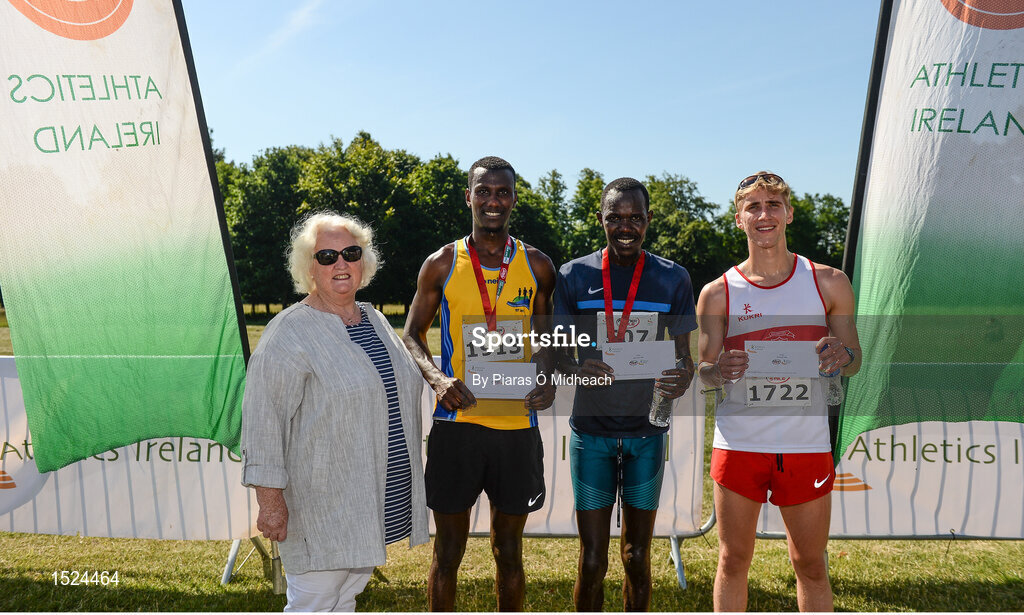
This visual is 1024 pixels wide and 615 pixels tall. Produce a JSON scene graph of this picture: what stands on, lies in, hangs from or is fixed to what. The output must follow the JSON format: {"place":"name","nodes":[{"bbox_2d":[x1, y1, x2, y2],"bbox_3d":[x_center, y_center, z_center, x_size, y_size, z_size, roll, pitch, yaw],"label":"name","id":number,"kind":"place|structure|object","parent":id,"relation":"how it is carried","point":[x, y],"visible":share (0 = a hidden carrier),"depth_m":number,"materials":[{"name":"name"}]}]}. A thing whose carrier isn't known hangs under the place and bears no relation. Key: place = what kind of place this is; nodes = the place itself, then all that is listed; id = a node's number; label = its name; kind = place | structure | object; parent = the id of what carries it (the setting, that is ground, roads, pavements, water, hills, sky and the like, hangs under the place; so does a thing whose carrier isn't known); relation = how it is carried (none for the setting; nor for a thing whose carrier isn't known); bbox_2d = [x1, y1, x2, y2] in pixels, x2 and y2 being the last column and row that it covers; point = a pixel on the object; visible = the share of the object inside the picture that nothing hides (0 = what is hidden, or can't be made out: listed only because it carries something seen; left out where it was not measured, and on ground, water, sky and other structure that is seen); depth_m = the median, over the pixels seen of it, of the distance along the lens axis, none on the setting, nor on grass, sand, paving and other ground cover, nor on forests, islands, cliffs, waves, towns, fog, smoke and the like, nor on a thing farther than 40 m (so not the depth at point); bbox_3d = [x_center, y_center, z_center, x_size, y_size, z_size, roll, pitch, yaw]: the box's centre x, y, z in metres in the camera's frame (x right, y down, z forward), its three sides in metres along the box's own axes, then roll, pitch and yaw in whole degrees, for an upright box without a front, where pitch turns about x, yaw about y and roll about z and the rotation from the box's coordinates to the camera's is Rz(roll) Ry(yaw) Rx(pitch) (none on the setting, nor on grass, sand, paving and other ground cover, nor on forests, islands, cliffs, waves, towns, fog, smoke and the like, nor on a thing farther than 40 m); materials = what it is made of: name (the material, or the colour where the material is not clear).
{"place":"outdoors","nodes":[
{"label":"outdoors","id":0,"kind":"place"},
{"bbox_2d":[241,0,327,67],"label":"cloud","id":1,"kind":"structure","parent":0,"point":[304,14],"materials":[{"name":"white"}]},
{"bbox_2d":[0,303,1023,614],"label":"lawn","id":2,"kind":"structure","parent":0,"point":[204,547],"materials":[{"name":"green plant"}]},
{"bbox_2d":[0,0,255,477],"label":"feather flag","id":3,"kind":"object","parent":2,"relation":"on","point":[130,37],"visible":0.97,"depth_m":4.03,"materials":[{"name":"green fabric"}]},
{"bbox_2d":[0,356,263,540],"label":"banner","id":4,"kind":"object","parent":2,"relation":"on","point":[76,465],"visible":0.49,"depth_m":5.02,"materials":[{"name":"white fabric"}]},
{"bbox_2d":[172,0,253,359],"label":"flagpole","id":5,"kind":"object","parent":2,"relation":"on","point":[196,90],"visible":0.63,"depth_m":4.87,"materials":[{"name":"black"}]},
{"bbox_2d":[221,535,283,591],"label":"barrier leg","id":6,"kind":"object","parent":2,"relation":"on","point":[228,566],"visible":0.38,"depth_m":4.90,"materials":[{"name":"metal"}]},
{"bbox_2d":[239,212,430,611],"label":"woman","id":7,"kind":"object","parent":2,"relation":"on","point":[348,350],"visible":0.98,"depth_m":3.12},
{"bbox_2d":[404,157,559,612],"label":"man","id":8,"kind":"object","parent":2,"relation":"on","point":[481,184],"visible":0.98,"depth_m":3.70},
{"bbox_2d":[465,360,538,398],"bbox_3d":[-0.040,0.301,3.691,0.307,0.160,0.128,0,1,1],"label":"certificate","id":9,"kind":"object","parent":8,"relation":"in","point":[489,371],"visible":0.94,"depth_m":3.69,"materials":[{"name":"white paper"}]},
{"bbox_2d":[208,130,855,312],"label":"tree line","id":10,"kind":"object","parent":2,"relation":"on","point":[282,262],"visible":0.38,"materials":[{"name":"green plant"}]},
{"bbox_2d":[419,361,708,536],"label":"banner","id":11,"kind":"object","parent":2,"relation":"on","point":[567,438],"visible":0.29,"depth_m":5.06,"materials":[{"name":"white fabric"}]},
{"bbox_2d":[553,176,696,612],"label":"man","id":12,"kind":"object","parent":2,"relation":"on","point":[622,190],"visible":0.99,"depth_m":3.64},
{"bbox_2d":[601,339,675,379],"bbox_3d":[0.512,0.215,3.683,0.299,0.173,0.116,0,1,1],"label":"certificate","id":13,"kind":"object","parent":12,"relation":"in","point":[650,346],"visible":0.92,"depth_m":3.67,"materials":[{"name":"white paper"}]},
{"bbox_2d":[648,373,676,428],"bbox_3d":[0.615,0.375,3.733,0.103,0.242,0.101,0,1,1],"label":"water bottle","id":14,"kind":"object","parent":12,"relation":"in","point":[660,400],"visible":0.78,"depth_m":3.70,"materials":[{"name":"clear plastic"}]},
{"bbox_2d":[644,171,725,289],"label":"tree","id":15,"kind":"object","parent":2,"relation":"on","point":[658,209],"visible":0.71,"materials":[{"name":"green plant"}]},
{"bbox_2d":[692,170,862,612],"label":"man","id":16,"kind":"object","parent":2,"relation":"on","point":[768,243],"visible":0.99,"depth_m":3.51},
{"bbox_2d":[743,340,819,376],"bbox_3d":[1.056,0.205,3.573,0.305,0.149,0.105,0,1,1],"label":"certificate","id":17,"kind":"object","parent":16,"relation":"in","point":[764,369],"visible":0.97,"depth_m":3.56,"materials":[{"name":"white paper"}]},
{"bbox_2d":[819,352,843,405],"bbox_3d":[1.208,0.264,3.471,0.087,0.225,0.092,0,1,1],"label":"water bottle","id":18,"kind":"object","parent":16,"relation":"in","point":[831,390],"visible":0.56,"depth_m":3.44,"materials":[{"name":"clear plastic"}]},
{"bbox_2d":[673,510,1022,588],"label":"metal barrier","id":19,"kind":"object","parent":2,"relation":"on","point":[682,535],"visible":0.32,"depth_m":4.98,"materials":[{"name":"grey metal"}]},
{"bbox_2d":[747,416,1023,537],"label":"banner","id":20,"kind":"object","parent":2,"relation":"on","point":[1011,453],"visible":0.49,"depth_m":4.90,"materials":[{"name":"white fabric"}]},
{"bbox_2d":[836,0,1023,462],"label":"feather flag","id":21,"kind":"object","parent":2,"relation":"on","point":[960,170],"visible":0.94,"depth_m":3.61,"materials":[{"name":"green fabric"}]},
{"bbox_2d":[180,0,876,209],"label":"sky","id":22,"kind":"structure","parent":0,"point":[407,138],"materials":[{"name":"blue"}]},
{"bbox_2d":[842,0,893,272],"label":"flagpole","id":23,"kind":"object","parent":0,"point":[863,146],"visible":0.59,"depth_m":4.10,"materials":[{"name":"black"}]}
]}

§ Work required
Repeat the records above verbatim. Include none of the pictures.

§ Written reply
This visual is 1024 pixels wide and 615 pixels tall. Produce a JSON scene graph of this picture: what stands on, lies in, hangs from or is fixed to what. The output must follow the JSON format: {"place":"name","nodes":[{"bbox_2d":[x1, y1, x2, y2],"bbox_3d":[x_center, y_center, z_center, x_size, y_size, z_size, roll, pitch, yaw],"label":"name","id":number,"kind":"place|structure|object","parent":id,"relation":"how it is carried","point":[x, y],"visible":share (0 = a hidden carrier),"depth_m":number,"materials":[{"name":"name"}]}]}. A thing whose carrier isn't known hangs under the place and bears no relation. Key: place = what kind of place this is; nodes = the place itself, then all that is listed; id = a node's number; label = its name; kind = place | structure | object; parent = the id of what carries it (the setting, that is ground, roads, pavements, water, hills, sky and the like, hangs under the place; so does a thing whose carrier isn't known); relation = how it is carried (none for the setting; nor for a thing whose carrier isn't known); bbox_2d = [x1, y1, x2, y2] in pixels, x2 and y2 being the last column and row that it covers; point = a pixel on the object; visible = the share of the object inside the picture that nothing hides (0 = what is hidden, or can't be made out: listed only because it carries something seen; left out where it was not measured, and on ground, water, sky and other structure that is seen); depth_m = the median, over the pixels seen of it, of the distance along the lens axis, none on the setting, nor on grass, sand, paving and other ground cover, nor on forests, islands, cliffs, waves, towns, fog, smoke and the like, nor on a thing farther than 40 m (so not the depth at point); bbox_3d = [x_center, y_center, z_center, x_size, y_size, z_size, roll, pitch, yaw]: the box's centre x, y, z in metres in the camera's frame (x right, y down, z forward), its three sides in metres along the box's own axes, then roll, pitch and yaw in whole degrees, for an upright box without a front, where pitch turns about x, yaw about y and roll about z and the rotation from the box's coordinates to the camera's is Rz(roll) Ry(yaw) Rx(pitch) (none on the setting, nor on grass, sand, paving and other ground cover, nor on forests, islands, cliffs, waves, towns, fog, smoke and the like, nor on a thing farther than 40 m); materials = what it is made of: name (the material, or the colour where the material is not clear).
{"place":"outdoors","nodes":[
{"label":"outdoors","id":0,"kind":"place"},
{"bbox_2d":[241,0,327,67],"label":"cloud","id":1,"kind":"structure","parent":0,"point":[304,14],"materials":[{"name":"white"}]},
{"bbox_2d":[0,303,1023,614],"label":"lawn","id":2,"kind":"structure","parent":0,"point":[204,547],"materials":[{"name":"green plant"}]},
{"bbox_2d":[0,0,255,477],"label":"feather flag","id":3,"kind":"object","parent":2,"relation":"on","point":[130,37],"visible":0.97,"depth_m":4.03,"materials":[{"name":"green fabric"}]},
{"bbox_2d":[0,356,263,540],"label":"banner","id":4,"kind":"object","parent":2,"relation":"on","point":[76,465],"visible":0.49,"depth_m":5.02,"materials":[{"name":"white fabric"}]},
{"bbox_2d":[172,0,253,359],"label":"flagpole","id":5,"kind":"object","parent":2,"relation":"on","point":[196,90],"visible":0.63,"depth_m":4.87,"materials":[{"name":"black"}]},
{"bbox_2d":[221,535,283,591],"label":"barrier leg","id":6,"kind":"object","parent":2,"relation":"on","point":[228,566],"visible":0.38,"depth_m":4.90,"materials":[{"name":"metal"}]},
{"bbox_2d":[239,212,430,611],"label":"woman","id":7,"kind":"object","parent":2,"relation":"on","point":[348,350],"visible":0.98,"depth_m":3.12},
{"bbox_2d":[404,157,559,612],"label":"man","id":8,"kind":"object","parent":2,"relation":"on","point":[481,184],"visible":0.98,"depth_m":3.70},
{"bbox_2d":[465,360,538,398],"bbox_3d":[-0.040,0.301,3.691,0.307,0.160,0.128,0,1,1],"label":"certificate","id":9,"kind":"object","parent":8,"relation":"in","point":[489,371],"visible":0.94,"depth_m":3.69,"materials":[{"name":"white paper"}]},
{"bbox_2d":[208,130,855,312],"label":"tree line","id":10,"kind":"object","parent":2,"relation":"on","point":[282,262],"visible":0.38,"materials":[{"name":"green plant"}]},
{"bbox_2d":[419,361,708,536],"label":"banner","id":11,"kind":"object","parent":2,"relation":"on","point":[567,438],"visible":0.29,"depth_m":5.06,"materials":[{"name":"white fabric"}]},
{"bbox_2d":[553,176,696,612],"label":"man","id":12,"kind":"object","parent":2,"relation":"on","point":[622,190],"visible":0.99,"depth_m":3.64},
{"bbox_2d":[601,339,675,379],"bbox_3d":[0.512,0.215,3.683,0.299,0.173,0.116,0,1,1],"label":"certificate","id":13,"kind":"object","parent":12,"relation":"in","point":[650,346],"visible":0.92,"depth_m":3.67,"materials":[{"name":"white paper"}]},
{"bbox_2d":[648,373,676,428],"bbox_3d":[0.615,0.375,3.733,0.103,0.242,0.101,0,1,1],"label":"water bottle","id":14,"kind":"object","parent":12,"relation":"in","point":[660,400],"visible":0.78,"depth_m":3.70,"materials":[{"name":"clear plastic"}]},
{"bbox_2d":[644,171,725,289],"label":"tree","id":15,"kind":"object","parent":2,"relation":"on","point":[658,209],"visible":0.71,"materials":[{"name":"green plant"}]},
{"bbox_2d":[692,170,862,612],"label":"man","id":16,"kind":"object","parent":2,"relation":"on","point":[768,243],"visible":0.99,"depth_m":3.51},
{"bbox_2d":[743,340,819,376],"bbox_3d":[1.056,0.205,3.573,0.305,0.149,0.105,0,1,1],"label":"certificate","id":17,"kind":"object","parent":16,"relation":"in","point":[764,369],"visible":0.97,"depth_m":3.56,"materials":[{"name":"white paper"}]},
{"bbox_2d":[819,352,843,405],"bbox_3d":[1.208,0.264,3.471,0.087,0.225,0.092,0,1,1],"label":"water bottle","id":18,"kind":"object","parent":16,"relation":"in","point":[831,390],"visible":0.56,"depth_m":3.44,"materials":[{"name":"clear plastic"}]},
{"bbox_2d":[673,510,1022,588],"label":"metal barrier","id":19,"kind":"object","parent":2,"relation":"on","point":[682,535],"visible":0.32,"depth_m":4.98,"materials":[{"name":"grey metal"}]},
{"bbox_2d":[747,416,1023,537],"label":"banner","id":20,"kind":"object","parent":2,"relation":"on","point":[1011,453],"visible":0.49,"depth_m":4.90,"materials":[{"name":"white fabric"}]},
{"bbox_2d":[836,0,1023,462],"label":"feather flag","id":21,"kind":"object","parent":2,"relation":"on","point":[960,170],"visible":0.94,"depth_m":3.61,"materials":[{"name":"green fabric"}]},
{"bbox_2d":[180,0,876,209],"label":"sky","id":22,"kind":"structure","parent":0,"point":[407,138],"materials":[{"name":"blue"}]},
{"bbox_2d":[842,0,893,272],"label":"flagpole","id":23,"kind":"object","parent":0,"point":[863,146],"visible":0.59,"depth_m":4.10,"materials":[{"name":"black"}]}
]}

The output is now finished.